Norberto Trigueiro, a respeito das múltiplas memórias que o nafrágio deixou na ilha, escreve em 1960 que “a população florentina continua a recordar o desastre do “Slavonia” e essa recordação é mais concreta quando se encontram (e há em muitas residências da ilha) roupas, louças, talheres, móveis e madeiras do navio sinistrado, assim como fotografias e postais ilustrados com a sua maquete”. Diremos que ainda hoje essa recordação é patente na mente dos florentinos, que preservam tudo o que sirva para manter a sua memória do naufrágio, designadamente com objectos e fotografias do navio.  

Por sua vez, Félix Martins refere em 2001 que “dos muitos artefactos e peças de arte deste naufrágio ou a ele ligados, e ainda existentes na ilha das Flores, quer em locais públicos ou na posse de privados, convém aqui recordar as pratas que constituem o património da Igreja Matriz de Lajes das Flores: – o lampadário do santíssimo, um antigo ostentório e um cálice de prata, oferecidos pelo Papa Pio X, ‘em penhor de gratidão pelo bom acolhimento que os povos desta freguesia fizeram aos náufragos do Slavonia, arrojado à costa desta ilha em 10 de Junho de 1909’”. Embora tenha havido quem duvidasse desta afirmação de Félix Martins, ninguém conseguiu provas convincentes da negação desta história sobre as origens destes equipamentos religiosos da matriz de Lajes das Flores. Todavia, D. Antónia de Freitas Fraga, confirmou-me essas ofertas, que eram por ela observadas, quando ainda jovem, ajudava a fazer as suas limpezas, na companhia de outras idosas dessas alfaias religiosas.

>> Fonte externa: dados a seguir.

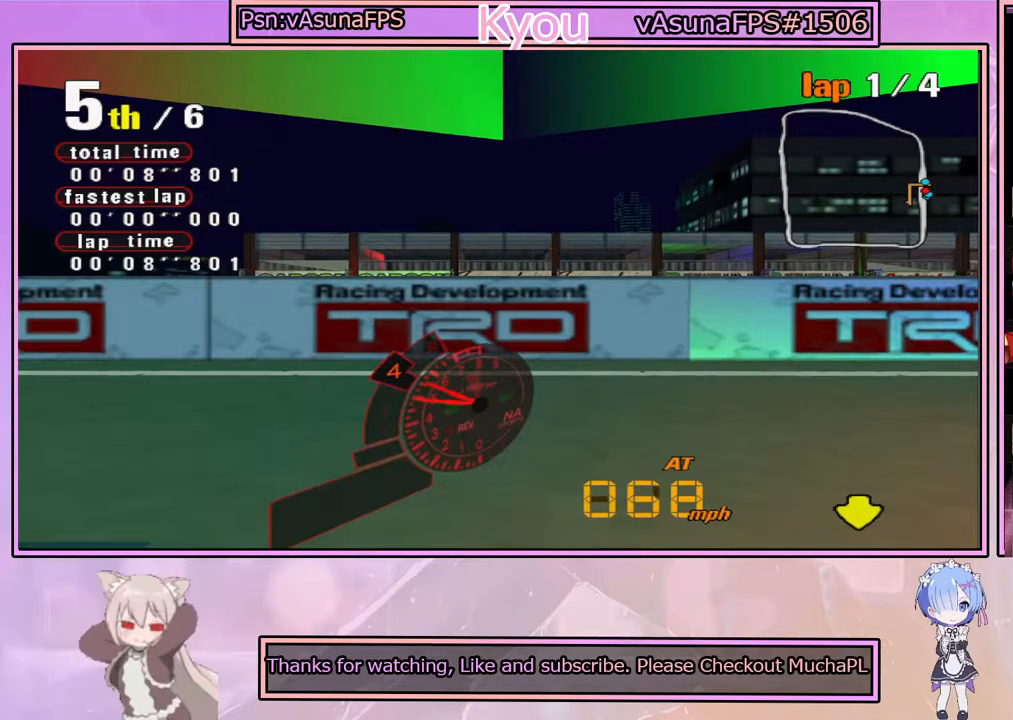
{"buttons": [], "left_stick": "center", "right_stick": "center", "events": []}
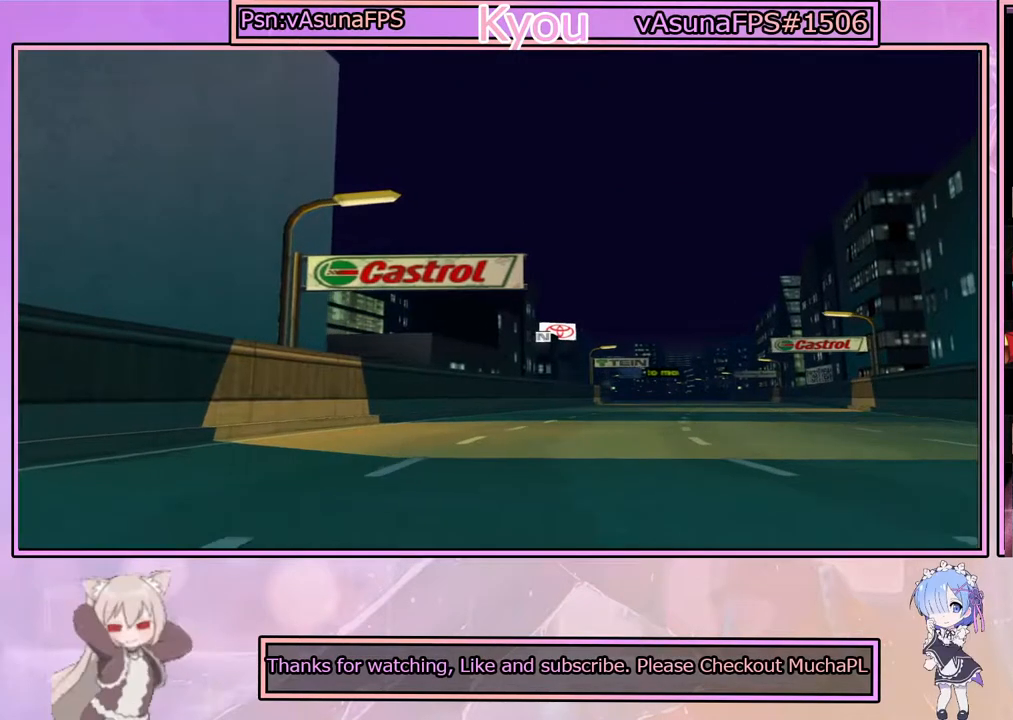
{"buttons": [], "left_stick": "center", "right_stick": "center", "events": [[150, "CROSS", "down"], [300, "CROSS", "up"]]}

Alexandre Monteiro, que nos apresenta uma descrição muito completa e ilustrada com fotografias do acidente, escreve que “Já em Londres, o capitão Dunning foi levado a tribunal para apuramento das causas do naufrágio. Consta da sentença que ‘o encalhe e a consequente perda do Slavonia foi provocado por erro de julgamento do seu capitão, por este ter estimado uma rota tão incerta e uma velocidade tão elevada em tais condições climatéricas e tão próxima de terra, e por este ter feito confiança em demasia em duas leituras de bússola, manifestamente erradas, que admitiu não ter sido ele próprio a determinar. O Tribunal, em consideração pelo seu trabalho anterior, que foi excelente, e pelos denodados esforços que promoveu para salvar vidas, logo após o desastre, coíbe-se de lhe retirar a sua licença, mas repreende-o severamente e avisa-o para ser mais cauteloso, de futuro’”. Refere ainda que do lado português a imprensa da época “recriminou a entidade governativa de então por não ter procedido à finalização do farol que dominava o local do naufrágio e que apenas carecia das máquinas e da lanterna”. Efectivamente nessa ocasião, o Farol das Lajes, cuja construção se iniciara em meados da década de 1890 ainda não havia sido concluído, o que só veio a acontecer em 1910, como refere Francisco Gomes. Recorda-se que o barco navegava debaixo de nevoeiro, embora este ali seja raríssimo, ao nível do mar, como afirmam os lajedenses.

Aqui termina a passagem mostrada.